Invitations and Awareness

This week I had the good fortune to participate in a leadership development workshop that focused on trust and enhancing awareness of how you show up as a ‘leader’.  What made this so terrific and fun was that it was held at a horse farm and the horses were active participants in each of our learning exercises.  I approached this workshop with a mix of excitement and anxiety.  I have had minimal interaction with horses up til now and the times I did engage with them, I had a real appreciation for how big and powerful they were.  I was also very aware that when I was the rider, there was no confusion as to who was in charge of where we went – and it wasn’t me.
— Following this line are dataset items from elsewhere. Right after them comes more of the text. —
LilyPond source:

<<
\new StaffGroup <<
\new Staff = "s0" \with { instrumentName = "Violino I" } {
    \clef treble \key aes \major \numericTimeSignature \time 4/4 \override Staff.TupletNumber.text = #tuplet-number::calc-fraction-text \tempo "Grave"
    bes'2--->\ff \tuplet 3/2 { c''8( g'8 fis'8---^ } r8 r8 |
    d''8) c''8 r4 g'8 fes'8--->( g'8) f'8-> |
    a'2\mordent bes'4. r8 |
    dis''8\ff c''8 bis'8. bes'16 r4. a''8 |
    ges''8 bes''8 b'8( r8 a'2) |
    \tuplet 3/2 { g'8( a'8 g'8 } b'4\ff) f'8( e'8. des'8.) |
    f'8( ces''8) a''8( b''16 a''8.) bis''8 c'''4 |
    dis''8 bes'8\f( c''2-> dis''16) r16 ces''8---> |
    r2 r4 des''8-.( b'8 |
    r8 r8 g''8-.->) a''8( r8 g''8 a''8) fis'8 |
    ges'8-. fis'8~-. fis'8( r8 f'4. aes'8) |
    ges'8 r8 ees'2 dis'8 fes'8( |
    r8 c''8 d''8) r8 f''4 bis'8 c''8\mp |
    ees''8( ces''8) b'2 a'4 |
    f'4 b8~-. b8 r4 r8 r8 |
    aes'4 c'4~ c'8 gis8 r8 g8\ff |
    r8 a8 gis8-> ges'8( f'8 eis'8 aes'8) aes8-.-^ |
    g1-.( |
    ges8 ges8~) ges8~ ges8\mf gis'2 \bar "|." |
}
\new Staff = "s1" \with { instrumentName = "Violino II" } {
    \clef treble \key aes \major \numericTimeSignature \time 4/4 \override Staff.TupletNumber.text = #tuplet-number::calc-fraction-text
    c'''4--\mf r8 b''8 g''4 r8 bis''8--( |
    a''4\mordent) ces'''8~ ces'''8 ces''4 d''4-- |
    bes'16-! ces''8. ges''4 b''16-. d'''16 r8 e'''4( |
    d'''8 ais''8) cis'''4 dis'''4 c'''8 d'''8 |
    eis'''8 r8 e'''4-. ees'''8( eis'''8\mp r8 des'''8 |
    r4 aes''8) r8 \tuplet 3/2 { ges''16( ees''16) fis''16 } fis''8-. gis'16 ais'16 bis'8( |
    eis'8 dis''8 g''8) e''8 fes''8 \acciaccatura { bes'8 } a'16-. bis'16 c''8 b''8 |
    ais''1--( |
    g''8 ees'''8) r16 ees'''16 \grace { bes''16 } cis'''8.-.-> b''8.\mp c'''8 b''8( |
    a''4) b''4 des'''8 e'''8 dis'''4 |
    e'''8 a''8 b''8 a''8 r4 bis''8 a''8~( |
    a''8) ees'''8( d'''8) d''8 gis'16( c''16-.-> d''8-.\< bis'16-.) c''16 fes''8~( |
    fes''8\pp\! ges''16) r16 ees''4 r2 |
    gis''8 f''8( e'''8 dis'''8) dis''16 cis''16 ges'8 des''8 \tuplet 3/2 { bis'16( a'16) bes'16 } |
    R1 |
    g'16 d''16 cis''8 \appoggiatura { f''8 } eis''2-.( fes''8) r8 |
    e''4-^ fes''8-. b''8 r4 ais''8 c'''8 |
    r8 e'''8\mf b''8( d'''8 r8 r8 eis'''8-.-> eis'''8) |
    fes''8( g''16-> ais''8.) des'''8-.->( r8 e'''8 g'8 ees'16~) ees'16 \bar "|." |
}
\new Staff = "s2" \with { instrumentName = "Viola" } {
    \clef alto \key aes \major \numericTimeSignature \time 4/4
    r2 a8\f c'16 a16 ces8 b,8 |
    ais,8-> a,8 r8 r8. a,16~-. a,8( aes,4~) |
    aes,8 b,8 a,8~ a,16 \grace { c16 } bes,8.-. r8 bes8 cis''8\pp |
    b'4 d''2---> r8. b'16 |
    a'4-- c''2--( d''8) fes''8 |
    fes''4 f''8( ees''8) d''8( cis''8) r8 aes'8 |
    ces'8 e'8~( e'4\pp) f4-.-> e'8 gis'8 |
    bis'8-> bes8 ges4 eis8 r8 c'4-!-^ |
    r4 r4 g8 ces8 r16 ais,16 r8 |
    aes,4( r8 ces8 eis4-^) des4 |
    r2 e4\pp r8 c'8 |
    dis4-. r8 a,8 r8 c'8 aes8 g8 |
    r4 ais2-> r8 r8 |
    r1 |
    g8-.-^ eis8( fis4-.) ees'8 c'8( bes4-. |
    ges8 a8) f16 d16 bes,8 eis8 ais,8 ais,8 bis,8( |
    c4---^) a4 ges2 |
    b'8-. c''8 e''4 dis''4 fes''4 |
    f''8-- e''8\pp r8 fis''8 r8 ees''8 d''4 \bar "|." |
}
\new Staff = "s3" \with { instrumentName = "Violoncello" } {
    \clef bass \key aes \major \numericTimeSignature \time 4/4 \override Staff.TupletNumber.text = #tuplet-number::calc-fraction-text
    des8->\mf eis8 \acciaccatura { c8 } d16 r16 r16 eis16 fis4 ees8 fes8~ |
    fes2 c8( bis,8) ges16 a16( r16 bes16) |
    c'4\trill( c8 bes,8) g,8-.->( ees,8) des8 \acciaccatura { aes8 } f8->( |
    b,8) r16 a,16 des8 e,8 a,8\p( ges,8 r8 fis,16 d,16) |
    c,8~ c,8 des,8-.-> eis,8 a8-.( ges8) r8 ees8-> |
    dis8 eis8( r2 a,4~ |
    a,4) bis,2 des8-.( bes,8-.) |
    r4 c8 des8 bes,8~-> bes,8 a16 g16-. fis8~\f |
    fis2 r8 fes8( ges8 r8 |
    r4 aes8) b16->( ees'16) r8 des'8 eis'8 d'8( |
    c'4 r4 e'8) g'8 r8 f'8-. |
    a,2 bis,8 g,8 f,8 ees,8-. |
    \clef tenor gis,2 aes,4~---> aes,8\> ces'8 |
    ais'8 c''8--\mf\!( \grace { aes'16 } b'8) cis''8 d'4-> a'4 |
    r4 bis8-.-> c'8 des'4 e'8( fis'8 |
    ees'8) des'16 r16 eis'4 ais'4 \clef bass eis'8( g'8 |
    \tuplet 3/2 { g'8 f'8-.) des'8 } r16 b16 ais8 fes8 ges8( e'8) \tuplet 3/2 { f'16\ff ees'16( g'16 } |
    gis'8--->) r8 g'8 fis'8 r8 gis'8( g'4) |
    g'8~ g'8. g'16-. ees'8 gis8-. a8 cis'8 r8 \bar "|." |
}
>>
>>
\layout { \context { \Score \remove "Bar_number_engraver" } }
As we connected with these horses throughout the day, the lesson that was revealed over and over again was that the disposition of the ‘leader’ was essential to the outcome.  During those times when our team was resolute and had a plan and was just going to go out and make that horse do something, the results were awful.  The horse bucked and ran and jumped, requiring us to step back and regroup. When we re-engaged from a position of humility and openness, the horse willingly came along.  When we coordinated our actions in ways that the horse could understand, he happily followed the path we outlined.  When our energy was positive and purposeful, the horse seemed excited to be a part of the group. The take aways were obvious – 


  • leaders generate commitment to a course of action, not obedience
  • leaders invite others to a shared vision or purpose by being clear about the what and the why
  • if you want others to follow, your invitation must come from a place of care about them, as well as the organization, team, family, etc.  Trust comes from here


Self awareness is an essential leadership quality.  Regardless of the arena in which you find yourself functioning as a leader – home, work, school, etc. – doing a self check in to ground the assessments you are bringing to a situation and the energy and emotion that you are embodying, allows you to train your attention on the people you want and need to be connected with. We cannot be fully connected to someone else if we are not connected to ourselves, to our own body, and to the present moment.